Had Ghost in the Shell producers witnessed the phenomenon that was Get Out prior to making the decision to cast Johansson, would they have done things differently? It’s hard to tell. If booming franchises like Fast and the Furious weren’t enough to convince them, it’s unlikely a small-budgeted project like Peele’s surprise horror masterpiece would have done anything to convince them their strategy was flawed.
Arguably though, it is those one-off hits, those indie films, and those underdog shows with a wide range of talent that will, going forward, alter the landscape the most. The impact they have may not be immediately apparent to studio execs, but slowly and surely they’re proving that a whitewashed cast with gleaming accolades isn’t nearly as lucrative as betting on a diverse, talented team to win over audiences.
The film industry isn’t alone in its struggle. In early 2016, rumors began circulating that Marvel was floating the idea of casting then-27-year-old Game of Thrones actor, Finn Jones, in the lead role for its upcoming Netflix series, Iron Fist. Though the character, Danny Rand, was originally a white male in the comics as well, fans and critics alike argued that showrunners would be wise to instead cast an Asian lead.
“A casting reversal would have turned a stereotypical narrative into a fresh story about an Asian-American reclaiming his roots,” Vulture’s E. Alex Jung wrote in an interview with Lewis Tan, a half-Asian (on his father’s side) and half-British (on his mother’s side) martial arts expert and actor who read for the role. (Tan was eventually cast as a villain in one episode and stole the spotlight with his portrayal of drunken assassin Zhou Cheng.)
It certainly would have been a refreshing change of pace. Up until that point, Marvel, DC, and a slate of other studios had been rightly criticized for whitewashing roles meant for minority actors: Tilda Swinton as the Ancient One in Doctor Strange, Liam Neeson as Ra’s al Ghul in the rebooted Batman series, and Benedict Cumberbatch as Khan in Star Trek Into Darkness, to name a few.
When Marvel finally announced that Jones had officially been cast as the series lead, the backlash was swift. Choosing a white actor to play a white role was understandable. But as Tan himself told Vulture, the casting decision felt like a “missed opportunity,” especially in an era when minority roles were already scarce.
There was some glimmer of hope in the show’s secondary lead, Jessica Henwick. Henwick, who plays martial arts master Colleen Wing in both Iron Fist and The Defenders, was a breath of fresh air, and immediately became a fan favorite. But even Henwick admits it wasn’t an easy decision to sign on to the embattled project, although it was ultimately worth it, given her character’s stake in other Marvel productions.

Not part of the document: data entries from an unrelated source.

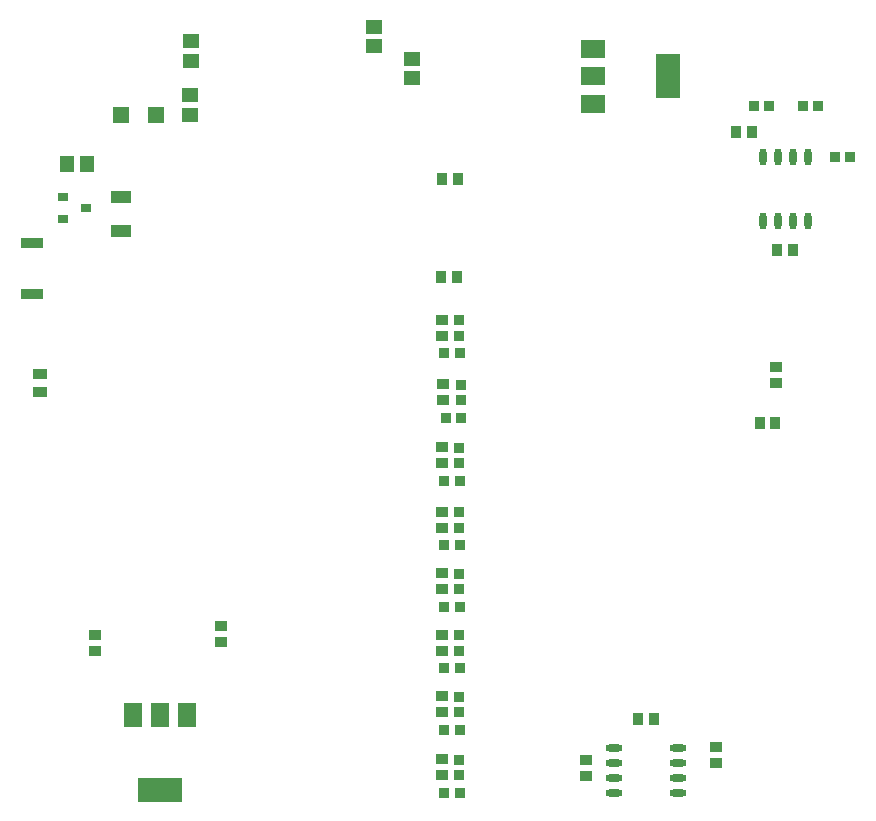
<source format=gbp>
%FSTAX23Y23*%
%MOIN*%
%SFA1B1*%

%IPPOS*%
%ADD15R,0.035430X0.039370*%
%ADD18R,0.039370X0.035430*%
%ADD19R,0.037400X0.033470*%
%ADD23R,0.033470X0.037400*%
%ADD49O,0.057090X0.023620*%
%ADD50R,0.078740X0.149610*%
%ADD51R,0.078740X0.059060*%
%ADD52R,0.149610X0.078740*%
%ADD53R,0.059060X0.078740*%
%ADD54R,0.035430X0.031500*%
%ADD55R,0.053150X0.045280*%
%ADD56R,0.053150X0.057090*%
%ADD57O,0.023620X0.057090*%
%ADD58R,0.055120X0.051180*%
%ADD59R,0.049210X0.037400*%
%ADD60R,0.074800X0.035430*%
%ADD61R,0.045280X0.053150*%
%ADD62R,0.070870X0.039370*%
%LNsg_can_board-1*%
%LPD*%
G54D15*
X02722Y01895D03*
X02669D03*
X02533Y0229D03*
X02586D03*
X01604Y02134D03*
X01551D03*
X01602Y01806D03*
X01549D03*
X02205Y00332D03*
X02258D03*
X0261Y01318D03*
X02663D03*
G54D18*
X00816Y00641D03*
Y00588D03*
X0203Y00142D03*
Y00196D03*
X02466Y00186D03*
Y00239D03*
X00396Y00559D03*
Y00613D03*
X02666Y01453D03*
Y01506D03*
X0155Y00145D03*
Y00198D03*
Y00408D03*
Y00355D03*
Y01023D03*
Y0097D03*
Y01238D03*
Y01185D03*
Y00818D03*
Y00765D03*
Y00613D03*
Y0056D03*
X01555Y01448D03*
Y01395D03*
X0155Y01663D03*
Y0161D03*
G54D19*
X01609Y00145D03*
Y00197D03*
Y00407D03*
Y00355D03*
Y01022D03*
Y0097D03*
Y01237D03*
Y01185D03*
Y00817D03*
Y00765D03*
Y00612D03*
Y0056D03*
X01614Y01447D03*
Y01395D03*
X01609Y01662D03*
Y0161D03*
G54D23*
X02641Y02375D03*
X02755D03*
X0259D03*
X02806D03*
X02861Y02205D03*
X02912D03*
X01559Y00086D03*
X01611D03*
X01559Y00296D03*
X01611D03*
X01559Y00911D03*
X01611D03*
X01559Y01126D03*
X01611D03*
X01559Y00706D03*
X01611D03*
X01559Y00501D03*
X01611D03*
X01564Y01336D03*
X01616D03*
X01559Y01551D03*
X01611D03*
G54D49*
X02339Y00236D03*
Y00186D03*
Y00136D03*
Y00086D03*
X02125Y00236D03*
Y00186D03*
Y00136D03*
Y00086D03*
G54D50*
X02304Y02475D03*
G54D51*
X02055Y02565D03*
Y02475D03*
Y02384D03*
G54D52*
X00613Y00097D03*
G54D53*
X00703Y00345D03*
X00613D03*
X00522D03*
G54D54*
X00366Y02036D03*
X00287Y01998D03*
Y02073D03*
G54D55*
X00712Y02414D03*
Y02345D03*
X00715Y02525D03*
Y02594D03*
G54D56*
X00598Y02345D03*
X00481D03*
G54D57*
X0267Y02207D03*
X0272D03*
X0277Y01992D03*
X0272D03*
X0267D03*
X0262D03*
X0277Y02207D03*
X0262D03*
G54D58*
X01326Y02577D03*
Y0264D03*
X01453Y0247D03*
Y02533D03*
G54D59*
X0021Y01483D03*
Y01422D03*
G54D60*
X00185Y01749D03*
Y0192D03*
G54D61*
X003Y02183D03*
X00369D03*
G54D62*
X00483Y0196D03*
Y02071D03*
M02*
</source>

“I saw the scope of the possibilities, and that was what convinced me,” she says during a phone conversation with Den of Geek, remarking on what persuaded her to take on the challenge. “It was always Colleen that convinced me.”
Critics might agree that there was little that could have saved Iron Fist. But if nothing else, Henwick’s presence proves, once again, that there’s major value to be found in diverse casting. At some point, someone will need to step up and blast it over a loudspeaker: ignoring minorities to ensure a presumed boost in sales projections or playing it safe may work for a time, but in the long run, it will only come back to haunt you.